Меня мучили сомнения. Я знала, что до маяка так же далеко, как всегда. И что это просто обман, и Еспер тоже это знает, но не может унять себя. Остров с маяком мозолил нам глаза с любого места на взморье; там была далее школа, и дважды в год ее учеников привозили в город на рыбацкой шхуне, и они шарахались по улицам, сбившись в кучу, и таращились на витрины. Мы разговаривали с ними, они многое знали о море и очень мало — об остальном мире, но сами мы их никогда не навещали. Еспер уселся на старый ящик из — под рыбы, вытащил из кармана ключ и намертво прикрутил полозья к сапогам. Рубен, я, Марианна и приятель Еспера Могенс — все мы тоже встали на коньки и, высоко задирая ноги, спустились по песку на лед проверить, крепкий ли он. Еспер сделал несколько робких пробных кругов и, раскатавшись, взял курс на маяк. Могенс припустил было следом, но запнулся о проступившую из-подо льда отмель и вернулся назад. Я разогналась и сделала ласточку, вытянув ногу назад и растопырив руки в стороны, точно как отец на велосипеде в свое время, а закончила выступление красивым продолжительным вращением, никак меня не порадовавшим, потому что я вынуждена была любоваться спиной удаляющегося Еспера, с каждым моим кругом становившегося все меньше, хотя маяк не приближался.

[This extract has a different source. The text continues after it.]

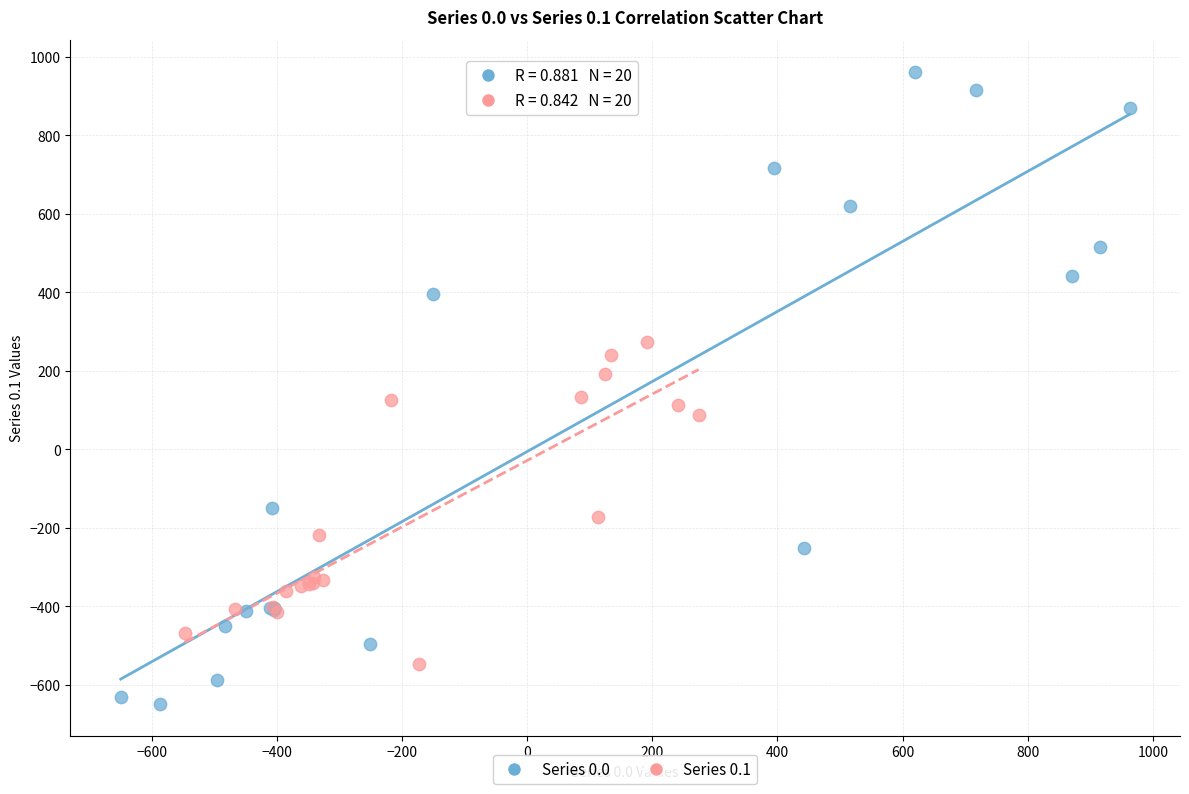

Which series has the widest spread of Y values?

Series 0.0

Еспер не возвращался. Сначала Рубену с Марианной стало пора домой, потом ушел Могенс, а я все стояла и всматривалась в белое море, пока холод не скрутил меня так, что я больше не могла терпеть и тоже поплелась домой.

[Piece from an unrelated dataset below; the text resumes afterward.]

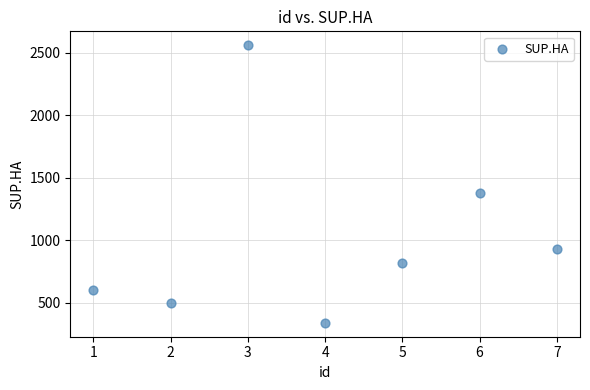

What Y value in the scatter plot is closest to 1448?

1378.2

Двумя днями раньше мальчик провалился в полынью и погиб, но мы ничего об этом не слышали. А взрослые знали, и я никогда прежде не видела отца в таком гневе, как тем зимним вечером, когда я вернулась домой без брата, одной варежкой вцепившись в коньки, а другой размазывая слезы и сопли. Еще раз я увидела его таким озверевшим через несколько лет, когда приковыляла к нему в мастерскую с раной на щеке и черными, опухшими от мертвой хватки Иоргенсена-гестапо запястьями, потерявшими чувствительность настолько, что, когда я попробовала взять чашку, она сразу упала на пол и разбилась. Отец стоял с перекошенным лицом; в одной руке он сжимал молоток, а в другой — зубило, и только когда я дорассказала до середины, до меня вдруг дошло, что он бесится потому только, что никак иначе не может выразить, как ему за нас страшно. И что так было всегда, а я все неправильно понимала. И что он никогда не сердится на меня так сильно, как на Еспера. Сначала отец швырнул зубило в стену, оно вошло в нее и раскачивалось с зудением, потом молотком разнес в щепы шкаф, который делал. Спина и бицепсы ходуном ходили от напряжения. Дальше он запустил молотком в торчавшее в стене зубило, и оно разломилось; обе части упали на пол. Это он — то, который никогда не заканчивал рабочий день, не развесив весь инструмент в идеальном порядке над верстаком! Наконец, он сдернул с себя фартук, швырнул и его на пол, потом вытолкнул меня за дверь и запер ее.